Exercise 6.13.  Repeat Exercise 6.2. However, use dotted lines instead of plotting individual points, and place the corresponding phoneme value above each point.

** Use red for the phonemes that correspond to boundaries and blue for word-internal locations.

This exercise, especially the last part, is rather tricky, but you have all the tools at hand to achieve this.

6.2 Labels, axes, legends …

In graphs like the ones in exercises 6.9 and 6.10, we typically include a legend to explain what colors or patterns mean. The command legend() in R adds a legend to an existing plot.

Exercise 6.14.  Add a legend for the graph you produced in Exercise 6.10. Make sure that both line type and color matches with the lines on the graph.

We improved the graph in Exercise 6.14 quite a bit, it is almost ready to be printed. However, the y-axis is labeled as ‘dnorm(x)’ which definitely is not the typical axis label found in printed material. You can specify the axis labels using xlab and ylab options, and a title on top with the option main.

Exercise 6.15.  Repeat Exercise 6.10 but this time set the main title as ‘normal and t distributions’, set the y-axis label to ‘density’, and remove the axis label of the x-axis.

By default R determines for a reasonable x-y region for your plots when you use plot() and the other functions that initialize a new graph. Sometimes, you may want to change the range of the values on the x- or the y-axis. Often you need to do this to make sure that the subsequent points() and lines() fit into the canvas prepared by a plotting function, sometimes you may want to extend one of the axes to leave some space for your legend, and sometimes you may want to include a particular reference point, for example, the origin (coordinates 0,0) in the graph no matter what data to be plotted. To set the ranges that will be visible on a graph we use xlim and ylim parameters to the plotting functions. For example, xlim=c(0, 10) will result in the x-axis to cover the range between 0 and 10. Note that any graphics drawn outside the region specified by xlim and ylim will be clipped out, they will not be visible.

Exercise 6.16.  Repeat Exercise 6.10 but this make sure that the origin, the point (0,0), is included in the graph.

Exercise 6.17.  Repeat the scatter plot in Exercise 6.3 in two steps. First, plot only the points that correspond to the boundary locations using a plus ‘+’ sign instead of a circle. Next, plot the points that correspond to the non-boundary locations on the same graph using a minus ‘-’ sign. Use different colors in each step. Include a main title, e.g., ‘PMI vs. H’, and make sure that the axis labels are printed in all capital letters. Place an appropriate legend indicating meanings of the symbols used.

==================================================

▶ [YOUR TASK] Resume the tutorial on plotting graphs in R, writing the passage that follows its last sentence.

▶ [MATERIAL]
==================================================

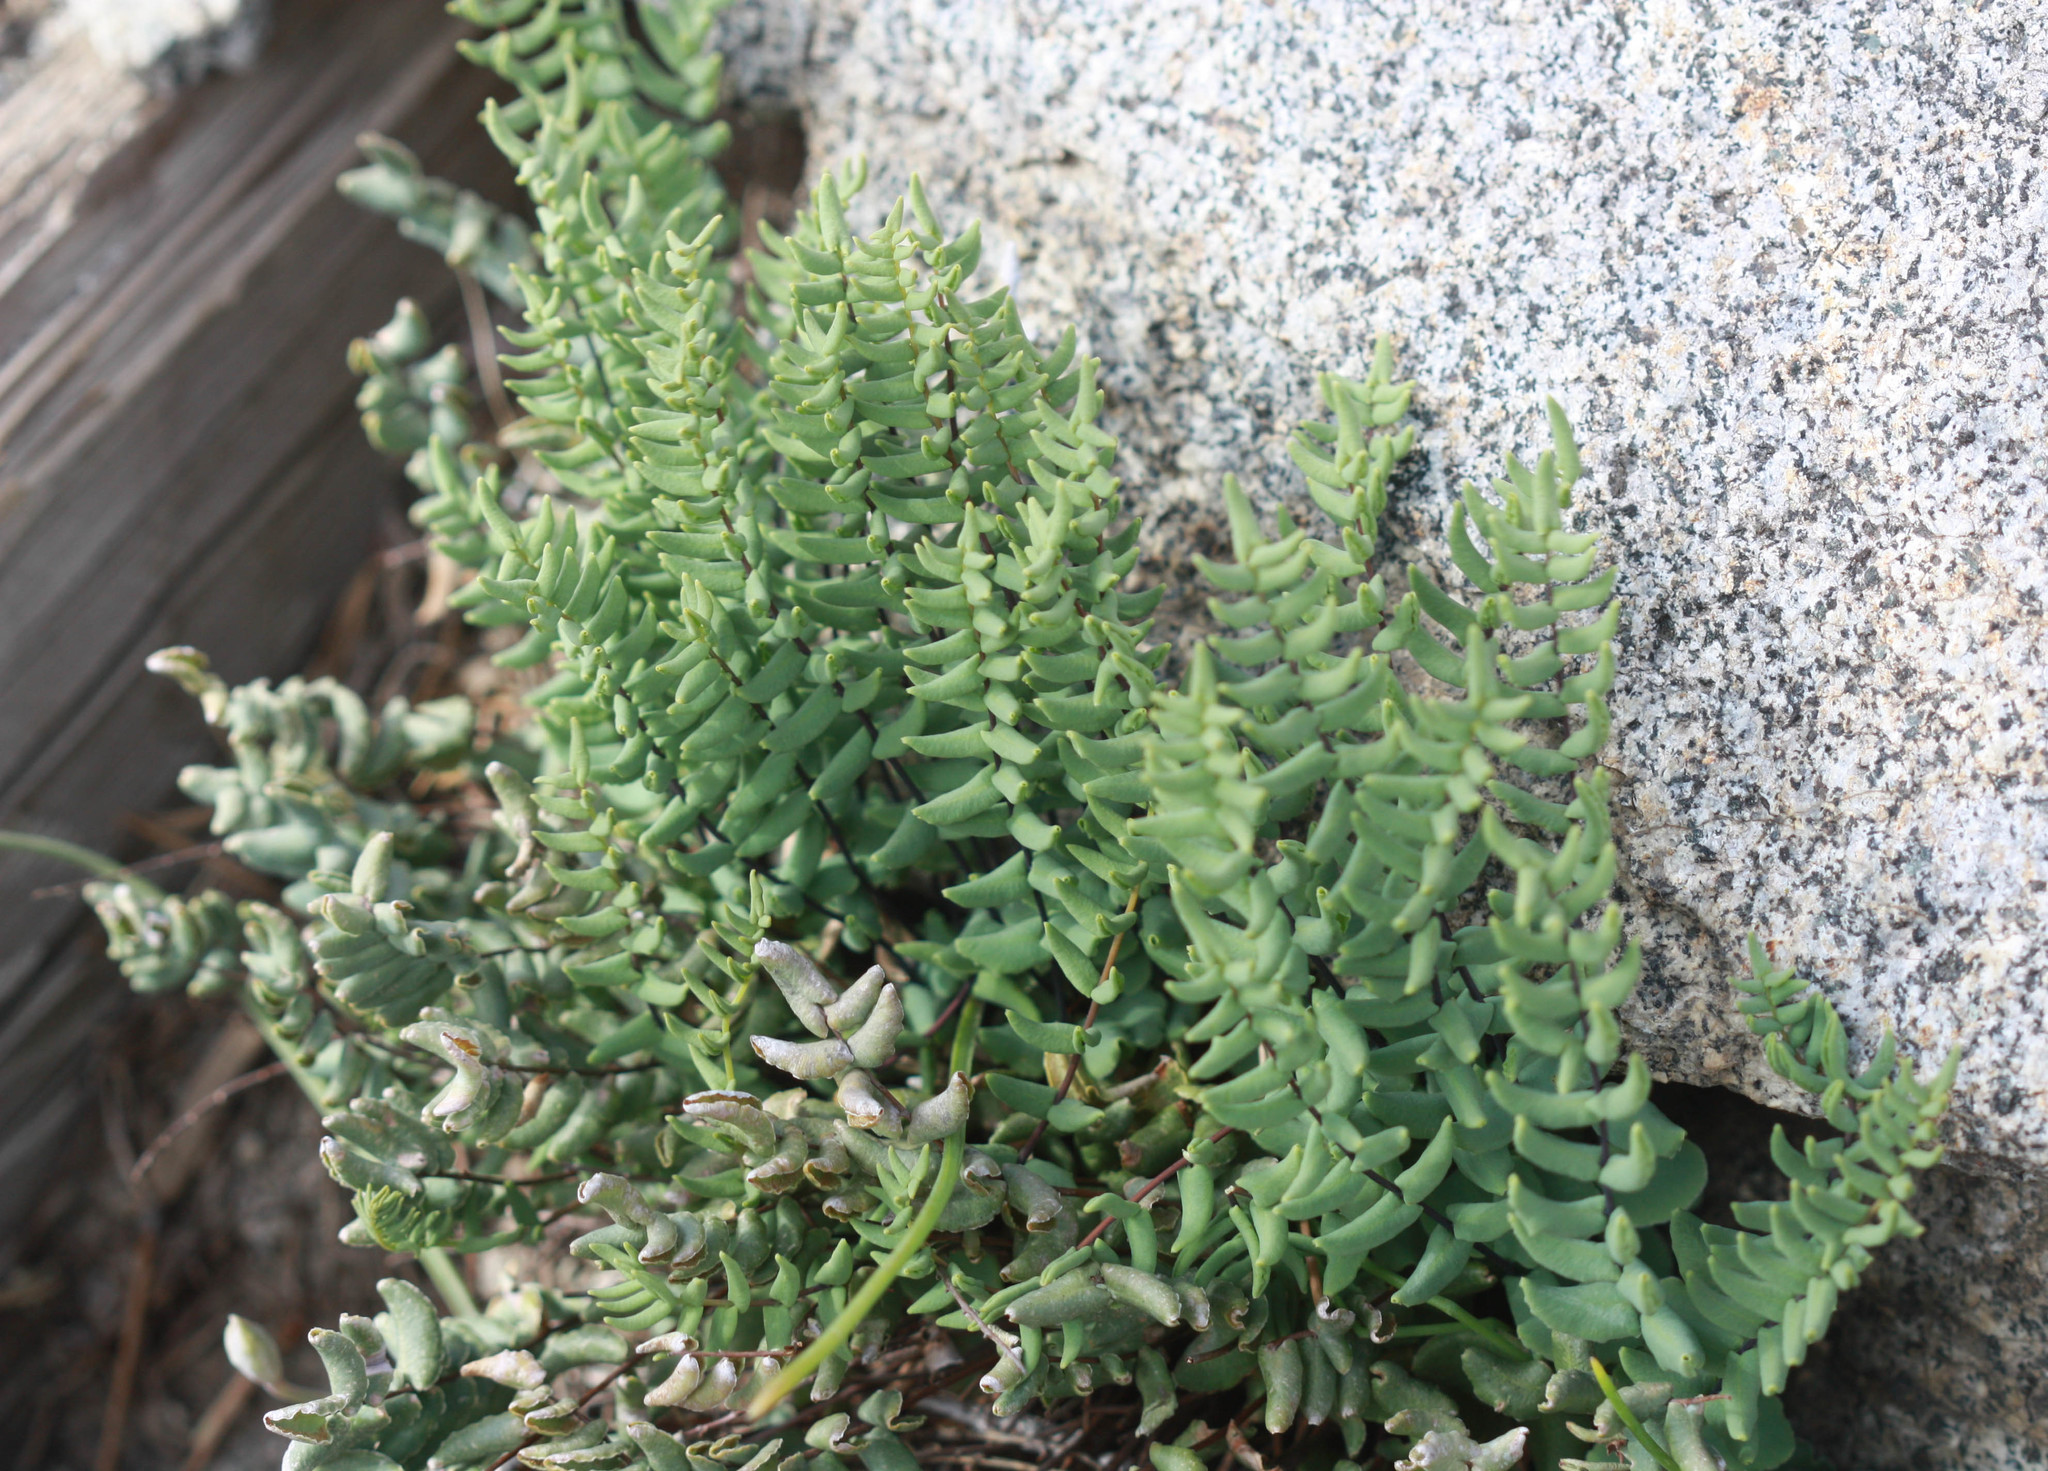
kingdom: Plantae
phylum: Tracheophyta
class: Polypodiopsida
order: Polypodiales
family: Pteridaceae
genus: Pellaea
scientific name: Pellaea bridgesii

==================================================

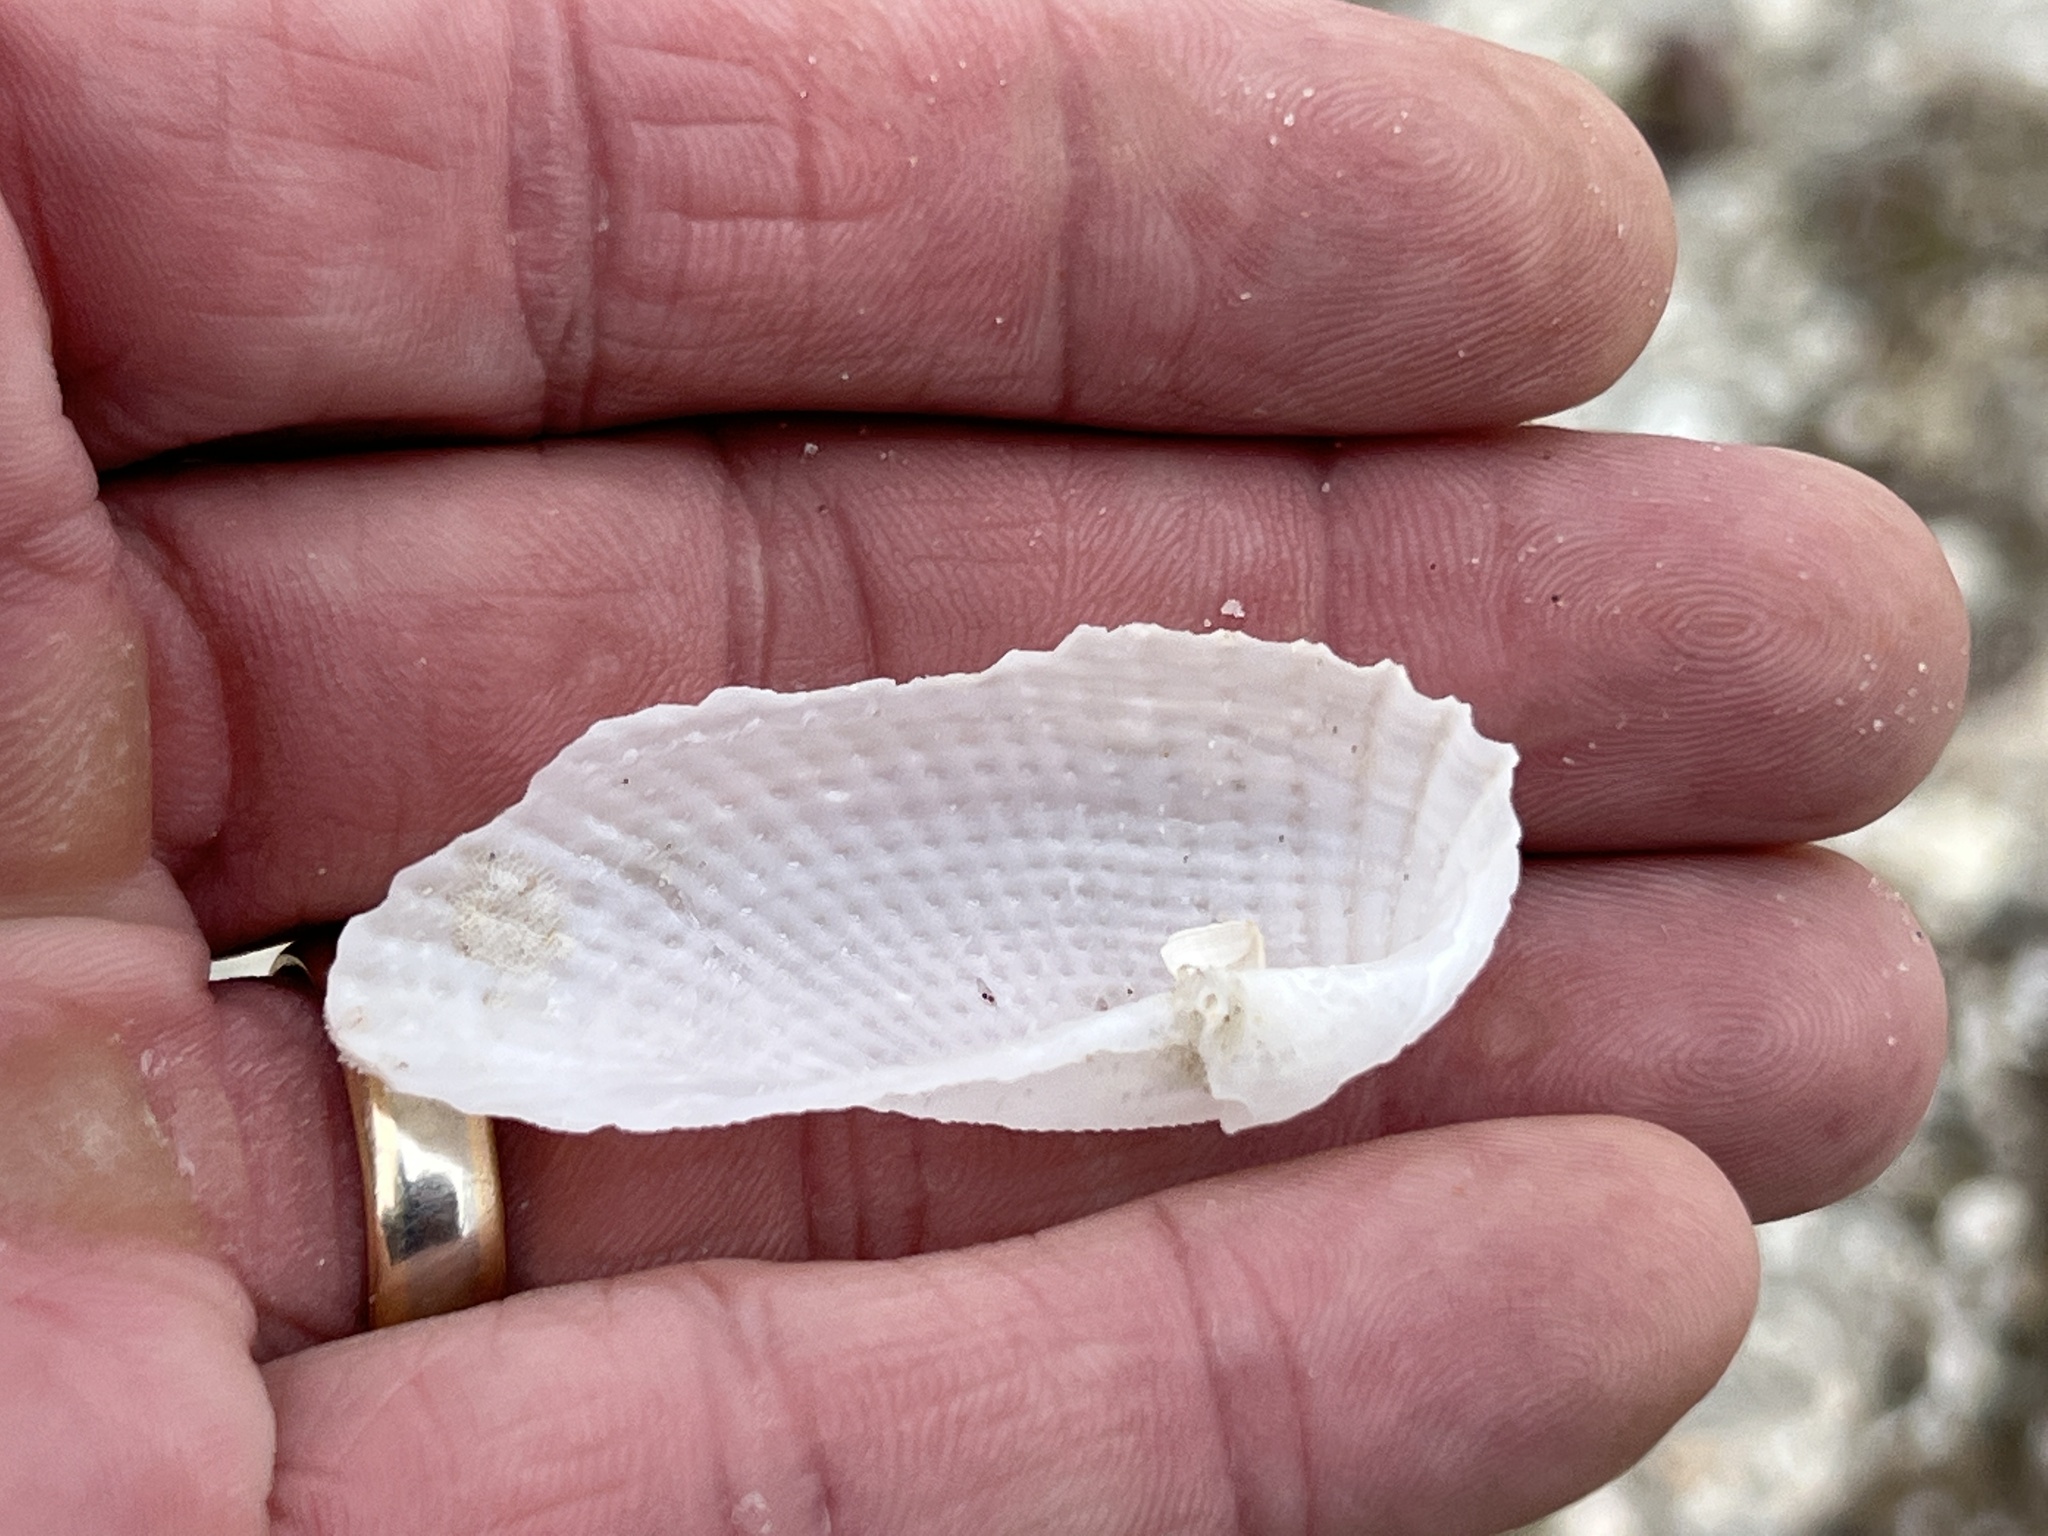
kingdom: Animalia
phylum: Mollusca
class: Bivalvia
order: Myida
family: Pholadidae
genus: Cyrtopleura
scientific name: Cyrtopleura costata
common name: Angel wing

==================================================

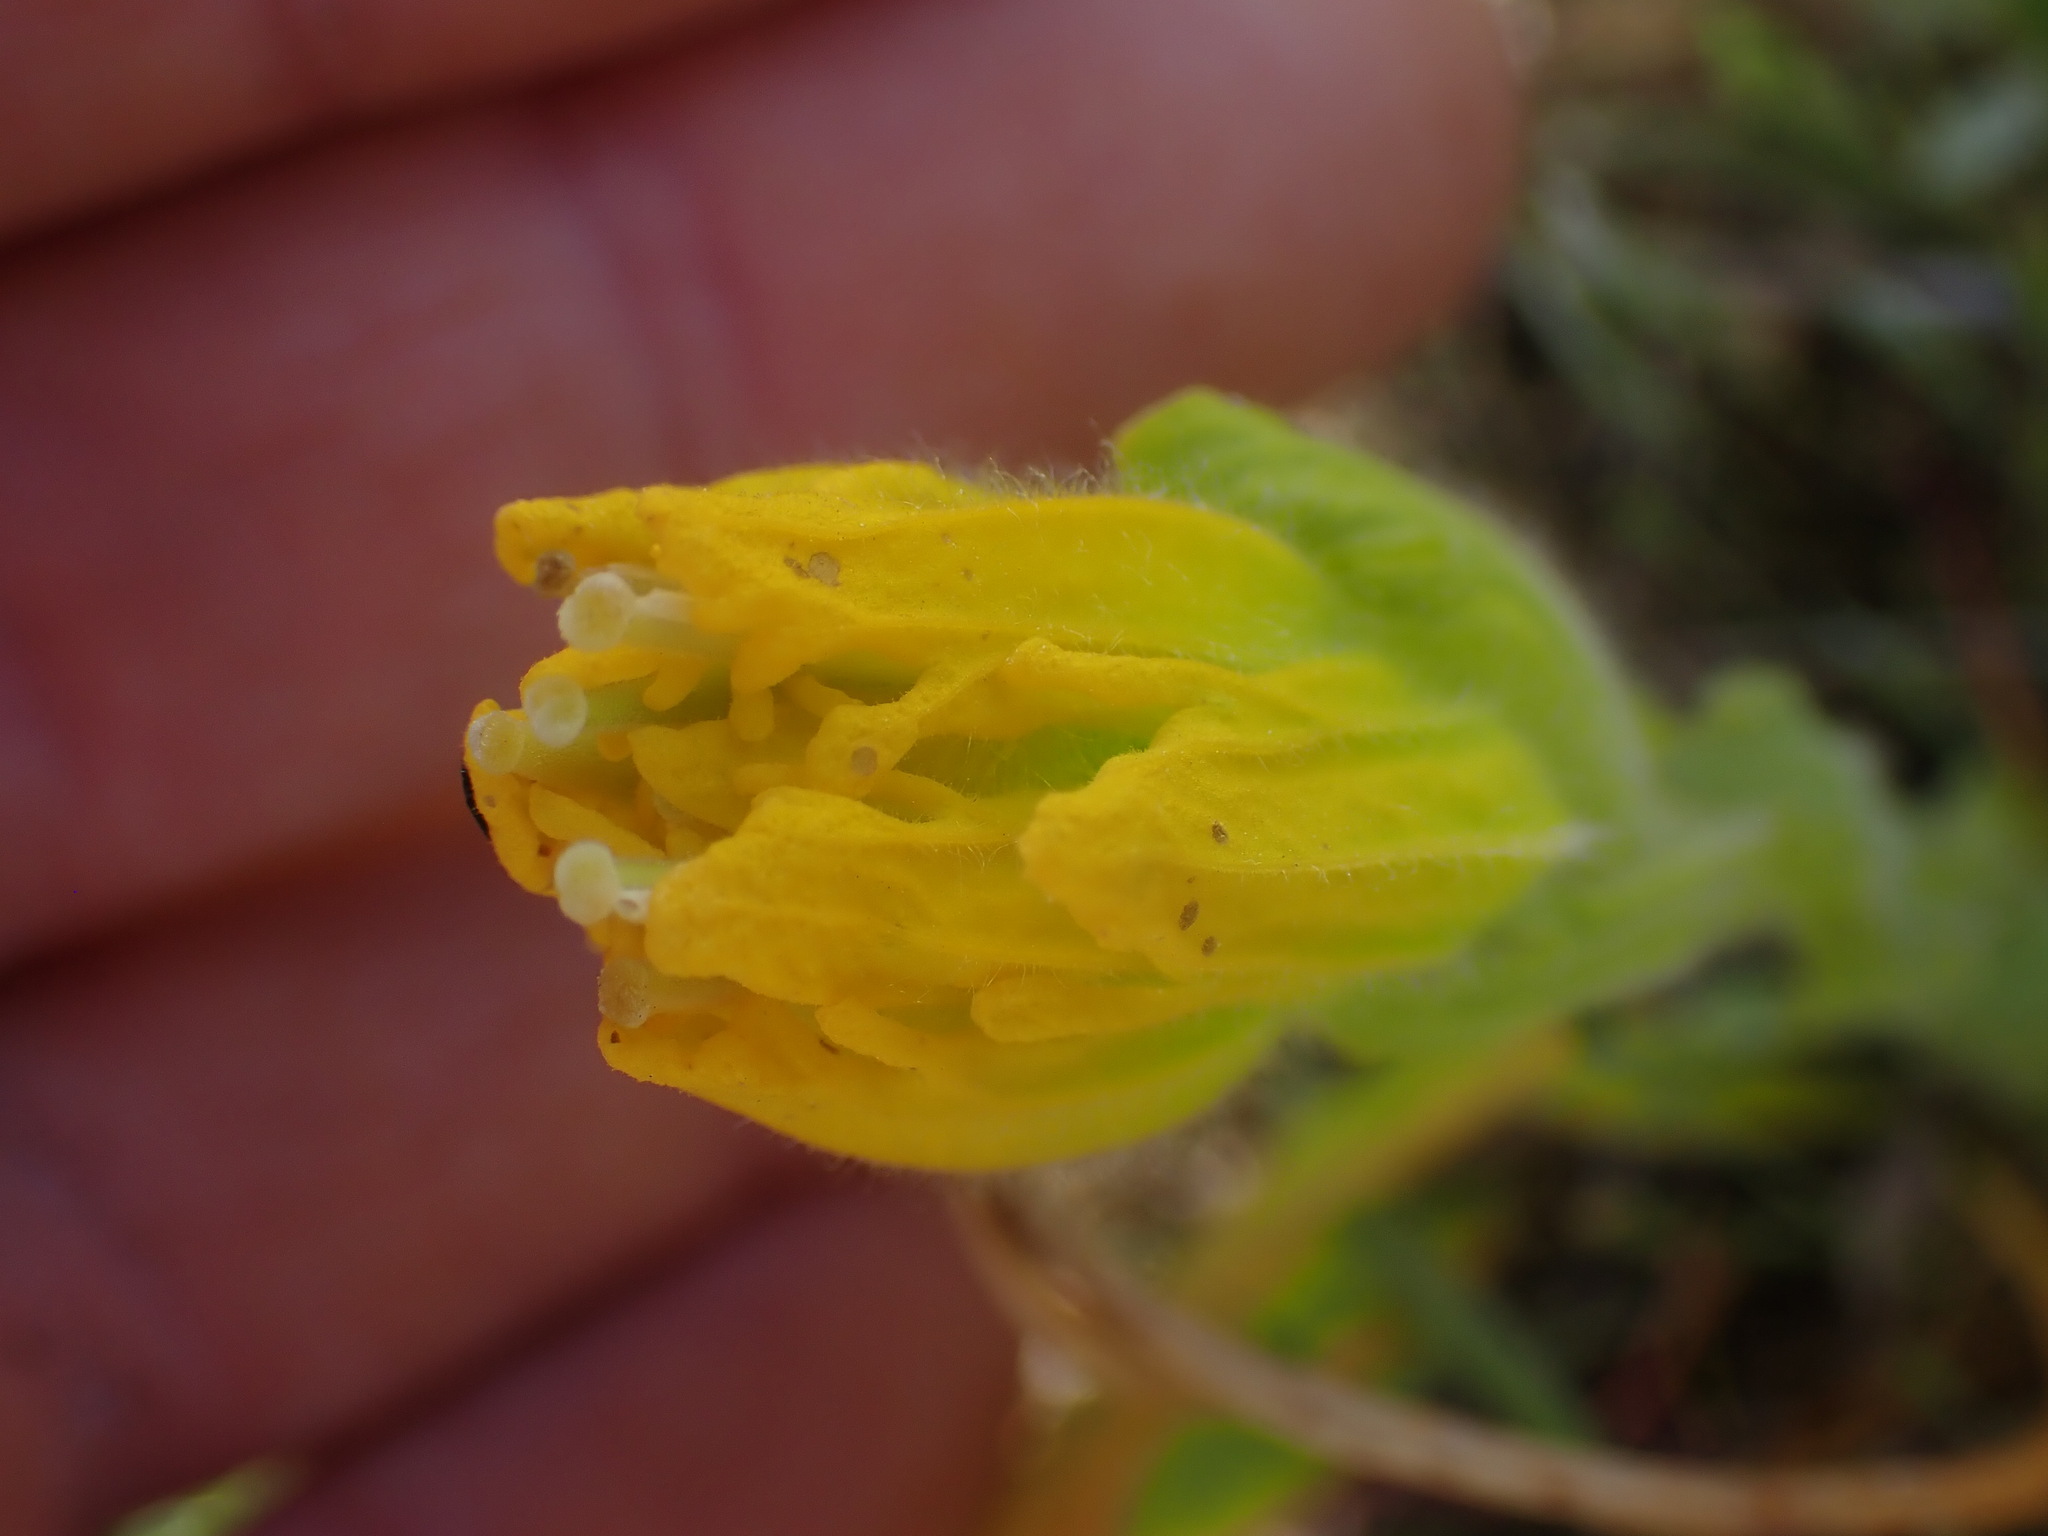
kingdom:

==================================================

▶ [EXERCISE OUTPUT]
Make sure all points fit into the graph.

6.3 More than one graph on the same canvas

Often, we would like to display more than one graph on the same figure in a publication or presentation. One way to achieve this is to set one of the graphical parameters mfrow or mfcol. The graphical parameters in R are set using the command par(). Once set, these parameters will be effective for all graphics related commands. For mfrow and mfcol we specify a two-element vector, where the first element specify the number of rows, and the second one specifies the number of columns. For example, the command par(mfrow=c(4,5)) creates a grid of four rows and five columns where next 20 plot() (or others like hist(), boxplot()) commands will place their output. The difference between mfrow and mfcol is the order of the plots. mfrow fills the specified grid following a row order, while mfcol fills the columns first. Figure 1 shows the order of graphs produced with mfrow and mfcol options.


pict


Figure 1: Order of graphs in 2x2 plots set up by (a) mfrow and (b) mfcol.


Exercise 6.18. In Exercise 6.7, we have created box plots of boundaries and non-boundaries for the pmi values.

Plot four graphs on a 2x2 grid on the same canvas each displaying side-by-side box plots for boundary and non-boundary positions for pmi, h, rh and sv values. Set the main title accordingly to identify the graphs.

The par() command sets many other graphical parameters. Some of these parameters, e.g., pch or lwd, serve as defaults to the later graphical commands, and can be overridden by the later commands like plot(). Some others, like mfrow, affect behavior that you cannot set through the individual commands. You are encouraged to skim through the help text for par() to get an impression of the parts of the R graphics that you can customize.

6.4 Writing your graphs to external files

Once you are happy with your graph, you will want to include it in your presentations and/or publications. You can, of course, get a screenshot, but in most cases, this method produces less than optimal graphics, especially for publishing. R supports a number of formats that produces ‘publication quality’ graphs. The possible file formats include Postscript, PDF, PNG and JPEG. Typically, if you want to have a bitmap file (for the web and possibly for your presentations), you should use PNG graphics. If it is for a publication, you should pick a vector file format, such as PDF (If you are a LATEX user, you should definitely check tikzDevice, though).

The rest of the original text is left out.